Farmers urged to raise working capital by refinancing equipment

Farmers can use existing assets they own  - like heavy machinery or agricultural vehicles - that are free from finance to raise working capital by selling them to a specialist lender
Farmers can use existing assets they own - like heavy machinery or agricultural vehicles - that are free from finance to raise working capital by selling them to a specialist lender

Farmers have been encouraged to raise working capital for their businesses by refinancing equipment.

All farms need a good amount of working capital to operate, as a lack of it stunts operations ultimately impacting farming cycles.

These finely balanced cycles rely on constant development which requires constant investment. A gap in finances can spell disaster for a harvest or other farming process.

The good news is raising working capital is easy, and farmers don’t need to take out a loan with their bank at steep interest rates to raise it.

An alternative to a loan is refinancing. This is where farmers can use existing assets they own - like heavy machinery or agricultural vehicles - that are free from finance to raise working capital by selling them to a specialist lender.

-=-=-=-=-

Update the passage of the farm equipment refinancing article starting at "Farmers urged to" and ending at "by refinancing equipment." by writing it out again with "specialist lender" changed to "finance provider".

*RECORD EXCERPTS*.
-=-=-=-=-

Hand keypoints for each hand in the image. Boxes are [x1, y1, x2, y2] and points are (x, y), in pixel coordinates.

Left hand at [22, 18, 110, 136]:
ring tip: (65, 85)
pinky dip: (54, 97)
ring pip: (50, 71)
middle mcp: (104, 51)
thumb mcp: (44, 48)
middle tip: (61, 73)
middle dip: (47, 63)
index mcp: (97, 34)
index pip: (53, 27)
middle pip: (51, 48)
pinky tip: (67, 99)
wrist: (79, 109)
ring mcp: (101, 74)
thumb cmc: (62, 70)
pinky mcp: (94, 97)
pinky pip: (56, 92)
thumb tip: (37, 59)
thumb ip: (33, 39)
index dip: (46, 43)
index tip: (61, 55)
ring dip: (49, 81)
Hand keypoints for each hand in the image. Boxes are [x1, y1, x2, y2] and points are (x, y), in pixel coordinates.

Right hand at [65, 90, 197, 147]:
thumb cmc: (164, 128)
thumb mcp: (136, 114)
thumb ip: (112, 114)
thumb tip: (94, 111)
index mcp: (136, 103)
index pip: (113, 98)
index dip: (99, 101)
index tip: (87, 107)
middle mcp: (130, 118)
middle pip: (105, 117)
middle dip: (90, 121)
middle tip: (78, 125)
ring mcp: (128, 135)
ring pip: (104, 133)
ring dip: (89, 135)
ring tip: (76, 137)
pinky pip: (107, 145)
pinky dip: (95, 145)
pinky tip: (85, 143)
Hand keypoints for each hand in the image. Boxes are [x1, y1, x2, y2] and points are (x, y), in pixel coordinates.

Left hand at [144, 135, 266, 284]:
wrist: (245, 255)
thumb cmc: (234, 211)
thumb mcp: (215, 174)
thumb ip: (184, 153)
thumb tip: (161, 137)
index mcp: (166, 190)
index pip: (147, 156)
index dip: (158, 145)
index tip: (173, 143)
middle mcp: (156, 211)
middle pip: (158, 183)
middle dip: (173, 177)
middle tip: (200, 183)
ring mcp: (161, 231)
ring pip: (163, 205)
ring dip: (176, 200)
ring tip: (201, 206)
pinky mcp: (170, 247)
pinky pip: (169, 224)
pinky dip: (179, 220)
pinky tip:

-=-=-=-=-

*COMPLETED EXERCISE*.
Farmers urged to raise working capital by refinancing equipment

Farmers can use existing assets they own  - like heavy machinery or agricultural vehicles - that are free from finance to raise working capital by selling them to a finance provider
Farmers can use existing assets they own - like heavy machinery or agricultural vehicles - that are free from finance to raise working capital by selling them to a finance provider

Farmers have been encouraged to raise working capital for their businesses by refinancing equipment.